The One True Religion: Marketism

On November 24, Providence will host its annual Provf Talks which are a series of short lectures put on by the faculty of Providence UC modeled after the popular TED talks. One of the lectures, delivered by a member of the Business Faculty is entitled "The Christian Case for Capitalism." This appears as nothing less than a theological exegesis and rationale for the current "strategic moves" Providence has recently made with the launch of their Buller Business School and Impact 2020. If the literature is to believed, this new addition to the academic offerings of Providence UC will amount to nothing less than the securing of the future success of the school as it moves to a position of pre-eminence on the Canadian academic landscape.

But Providence is a Christ-centered institution. Having attended there for the better part of a decade now, it would seem that  there is indeed something to the claim that Jesus is central to the life and work of this institution. So why the change in rhetoric? Is it the case that "Christ-centered" was merely good branding all along? After attending the  ceremony of civil religion  that passed itself off as a ribbon cutting for the new Business school this semester, it was difficult to see what position the Cross had been relegated to behind the national, provincial, and institutional flags and banners that framed the scene.

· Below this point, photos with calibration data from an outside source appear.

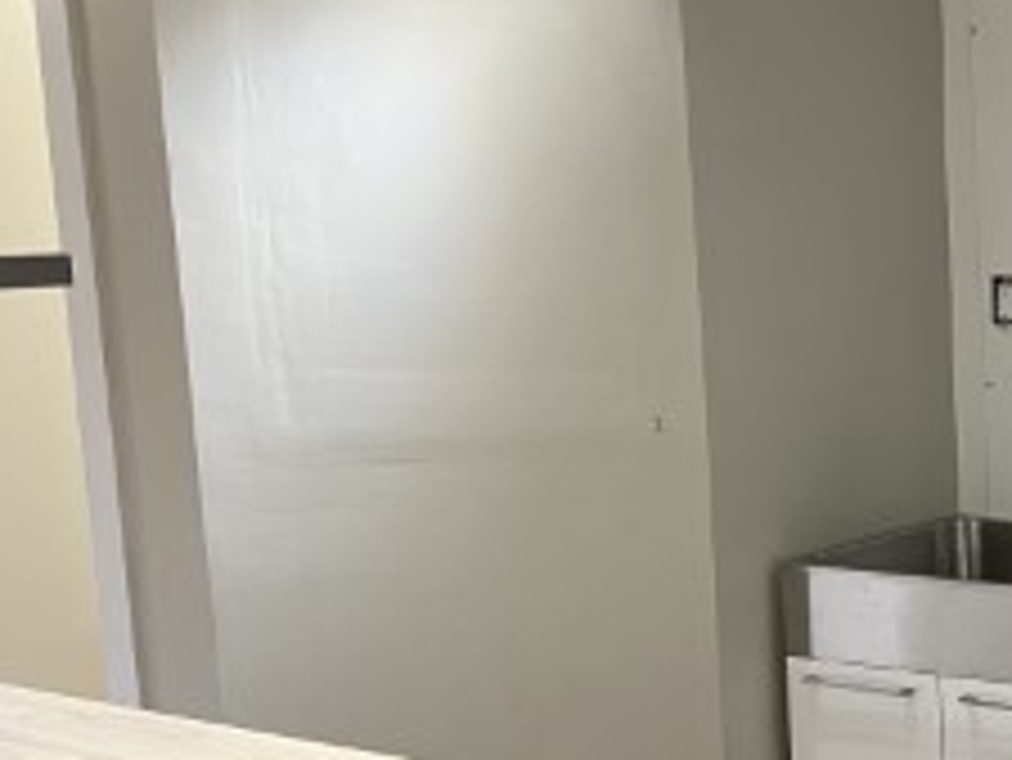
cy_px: 580
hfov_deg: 23.9
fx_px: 2165
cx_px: 1223
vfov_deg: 19.8
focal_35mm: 74
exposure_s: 1/60
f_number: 1.5
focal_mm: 5.7
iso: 160
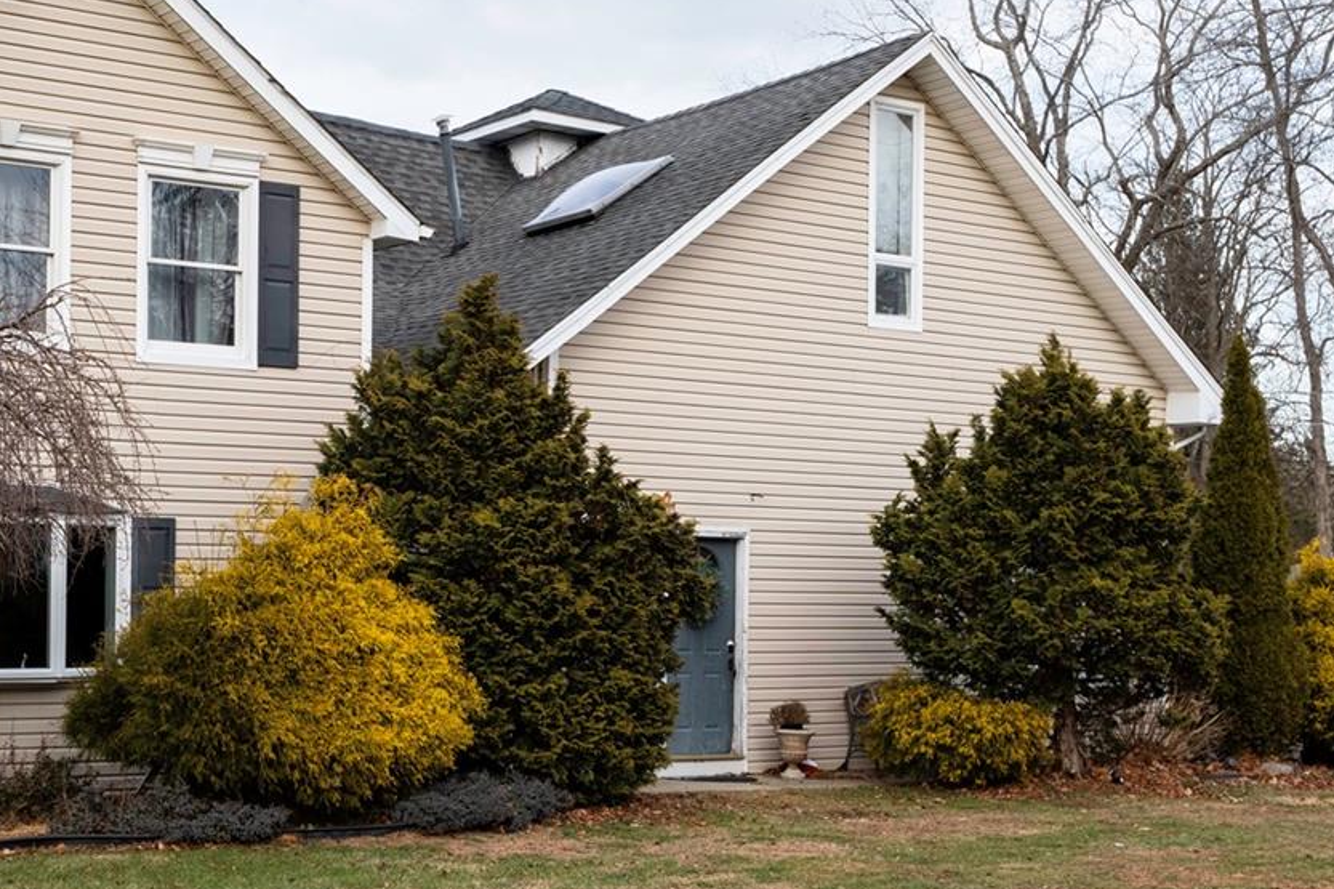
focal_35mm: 59
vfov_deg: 23.0
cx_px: 448
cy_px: 469
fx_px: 2186
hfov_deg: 33.7
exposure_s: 1/1000
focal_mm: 24
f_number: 7.1
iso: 200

Harvey Cox has argued that the changes I have noted at my own university are changes that are happening across the world in many institutions of higher education (and beyond). Students have become customers, and the "end" of the university has seen a replacement of knowledge for profit. Indeed, more broadly, the eschatological hope that Christians traditionally professed as the return of Jesus has been replaced by the instant gratification of the commodity marketplace. Cox argues that these changes are the result of the success of the new world religion, Marketism. In his book The Market as God, Cox claims that the Market has deified itself. Using the methodology of process-theology, he sees the Market as unfolding towards the three omnis of classical theology as well as providing the entire symbolic world in which meaning is now made. Economists are the prophets, businessmen are the priests, marketers are the evangelists. If the gnosis of the market is questioned, or challenged, the heretic faces persecution or excommunication.

If Cox's view is correct, then the Christian tradition has a name for the type of apologetic work on offer at the upcoming Provf Talks: idolatry. Markets, like any creaturely reality can be used and exploited to their proper ends in obedience to the law of charity, but when the creature becomes deified, pariticipation, rationalization, and apologetics begin to take on a desperate tone that require a careful look. As the religion of Marketism gains universal pre-eminence through the forces of global capitalism, a "Christian Case for Capitalism" begins to appear as terrifying as it is absurd.